I can remember when he won first place at world of wheels for his bike, I swear he floated off stage.

I still wipe it down every day for him just as I always did. I've even put is leather on to feel him hold me.

I don't have a son and can't picture anyone else riding it away so I start riding classes this fall. Maybe it's part of the madness I'm in right now but I feel I must ride his bike.

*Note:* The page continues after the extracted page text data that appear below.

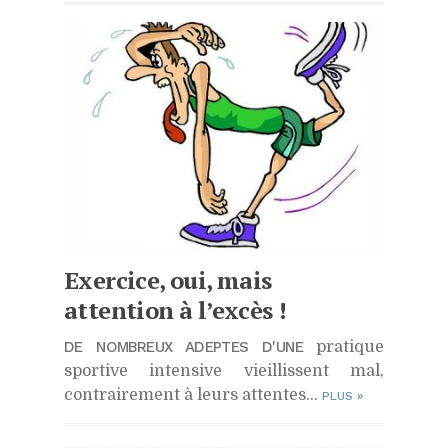
Exercice, oui, mais
attention à l’excès !
DE NOMBREUX ADEPTES D'UNE
pratique
sportive intensive vieillissent mal,
contrairement à leurs attentes…
PLUS
»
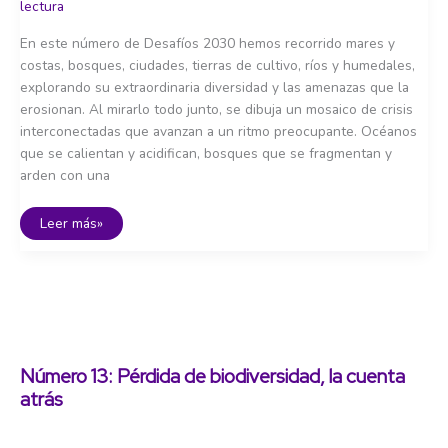
lectura
En este número de Desafíos 2030 hemos recorrido mares y
costas, bosques, ciudades, tierras de cultivo, ríos y humedales,
explorando su extraordinaria diversidad y las amenazas que la
erosionan. Al mirarlo todo junto, se dibuja un mosaico de crisis
interconectadas que avanzan a un ritmo preocupante. Océanos
que se calientan y acidifican, bosques que se fragmentan y
arden con una
Síntesis
Leer más»
y
propuestas
para
restaurar
la
naturaleza
Número 13: Pérdida de biodiversidad, la cuenta
atrás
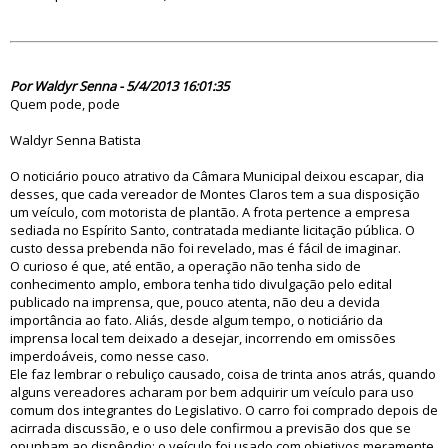
75024
Por Waldyr Senna - 5/4/2013 16:01:35
Quem pode, pode
Waldyr Senna Batista
O noticiário pouco atrativo da Câmara Municipal deixou escapar, dia
desses, que cada vereador de Montes Claros tem a sua disposição
um veículo, com motorista de plantão. A frota pertence a empresa
sediada no Espírito Santo, contratada mediante licitação pública. O
custo dessa prebenda não foi revelado, mas é fácil de imaginar.
O curioso é que, até então, a operação não tenha sido de
conhecimento amplo, embora tenha tido divulgação pelo edital
publicado na imprensa, que, pouco atenta, não deu a devida
importância ao fato. Aliás, desde algum tempo, o noticiário da
imprensa local tem deixado a desejar, incorrendo em omissões
imperdoáveis, como nesse caso.
Ele faz lembrar o rebuliço causado, coisa de trinta anos atrás, quando
alguns vereadores acharam por bem adquirir um veículo para uso
comum dos integrantes do Legislativo. O carro foi comprado depois de
acirrada discussão, e o uso dele confirmou a previsão dos que se
opunham ao dispêndio: o veículo foi usado com objetivos meramente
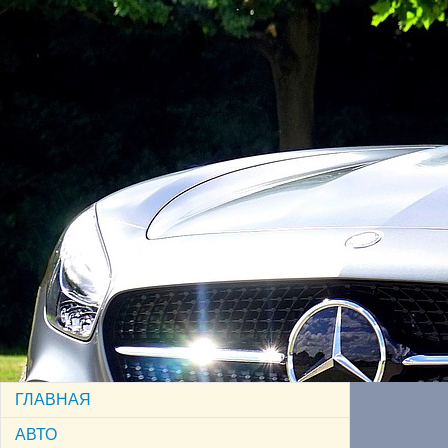
ГЛАВНАЯ
АВТО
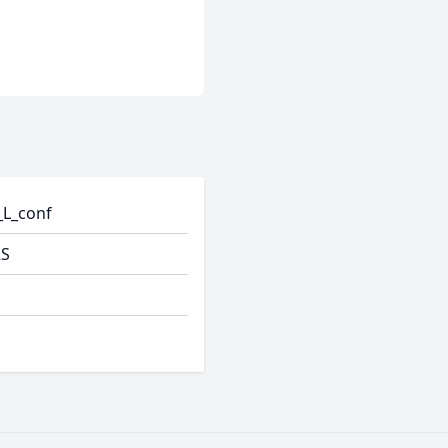
_L_conf
RS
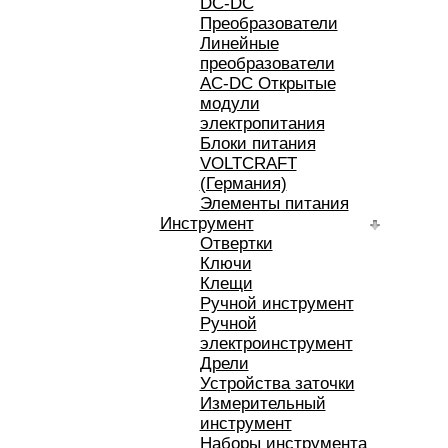
DC-DC
Преобразователи
Линейные
преобразователи
AC-DC Открытые
модули
электропитания
Блоки питания
VOLTCRAFT
(Германия)
Элементы питания
Инструмент
Отвертки
Ключи
Клещи
Ручной инструмент
Ручной
электроинструмент
Дрели
Устройства заточки
Измерительный
инструмент
Наборы инструмента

I can see the world around me moving on but I feel my life has stopped the day he left me.

I feel selfish when I say this but I thought I had everything I needed.. I didn't need friends so we spent all our time together, I was really happy. But now I'm all alone because I didn't need anyone else. My doors are closed and the phone does not ring.. But I still carry the phone around like always in case he needs me..lol There is no reason to cook or get dressed because I have no where to go. I can't find reason in anything . The only thing I'm waiting for is the fall when I learn to ride so I can go for a ride with my baby.